No serviría de nada.

-Una mujer enamorada es capaz de cualquier cosa.

Incluso de decir la verdad.

Inténtelo.

-Cuando haya acabado, avíseme.

-¿Cómo estás?

-No... no me puedo creer lo que está pasando.

Es como una pesadilla.

-Lo siento.

No puedo hacer nada.

-Sí que puedes.

He estado pensando en lo que pasó ese día

y creo que alguien pudo ver a Sara coger

el frasco de ácido del laboratorio.

-Y si alguien la vio, ¿por qué no ha dicho nada?

-No es fácil.

Se trata de María.

-¿María? -Sí.

¿No te acuerdas? Estuvo con Sara en las bodegas.

Pudo verla en algún momento. ¿Por qué no se lo preguntas?

-No.

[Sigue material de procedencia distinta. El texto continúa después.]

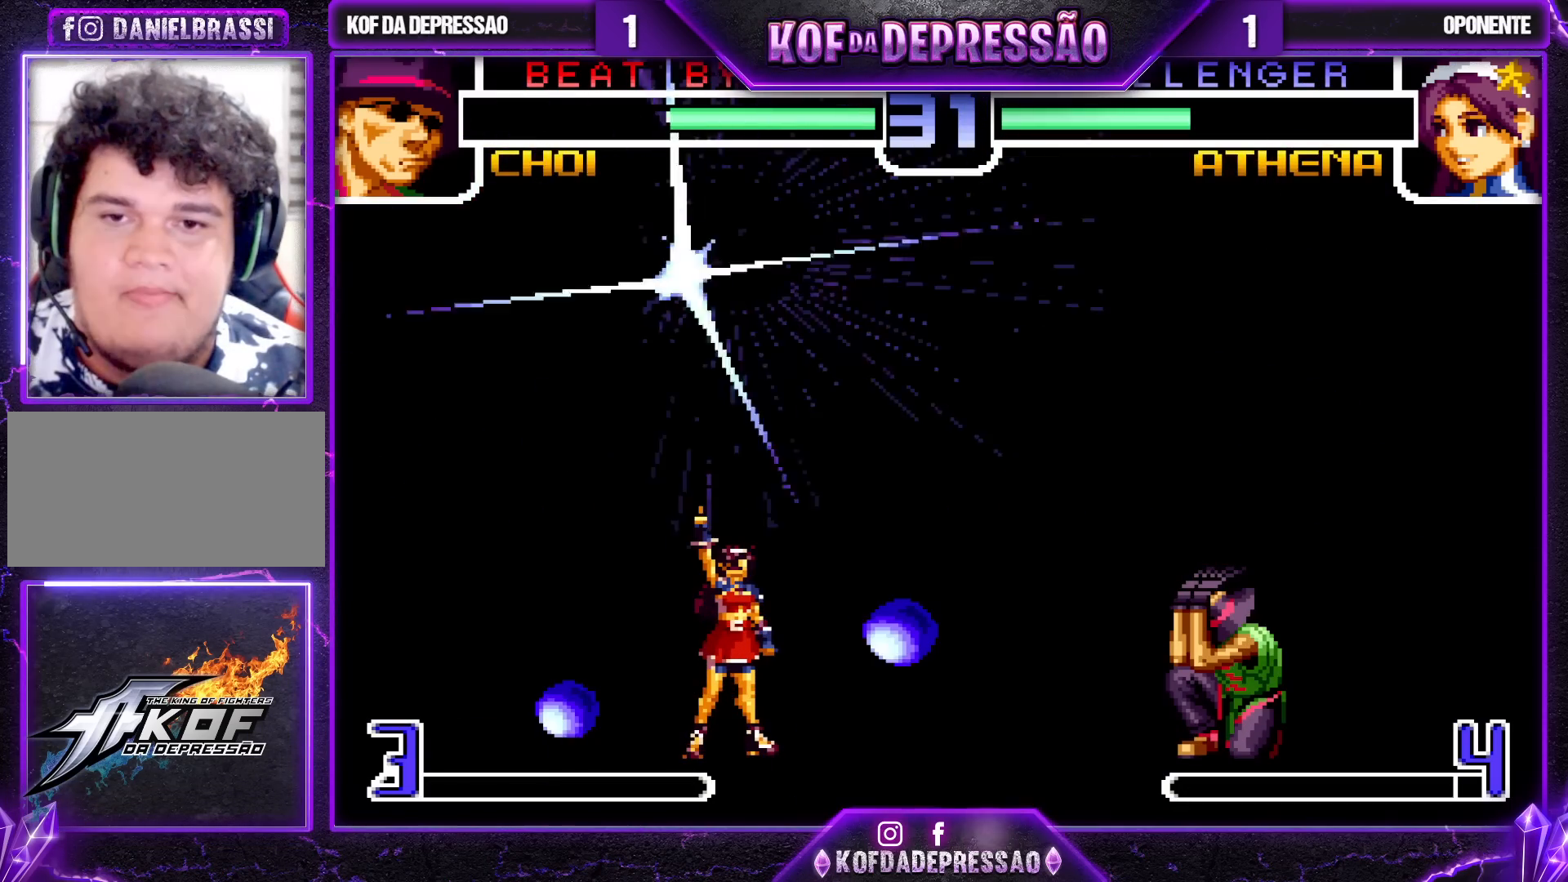
{"buttons": [], "left_stick": "left", "events": [[200, "left_stick", "center"], [250, "left_stick", "left"], [333, "left_stick", "center"], [383, "left_stick", "left"]]}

María es una niña pequeña. No puede...

María, no toques esto, que es veneno.

Marc.

¿Qué haces aquí? ¿Alguna novedad con el juicio?

-Raúl. Se ha sacado un as de la manga.

Ha presentado unos documentos que desmienten

que fuera administrador en esas fechas.

Pero tienen que ser falsos.

-El juez ha aceptado los documentos, Lucía.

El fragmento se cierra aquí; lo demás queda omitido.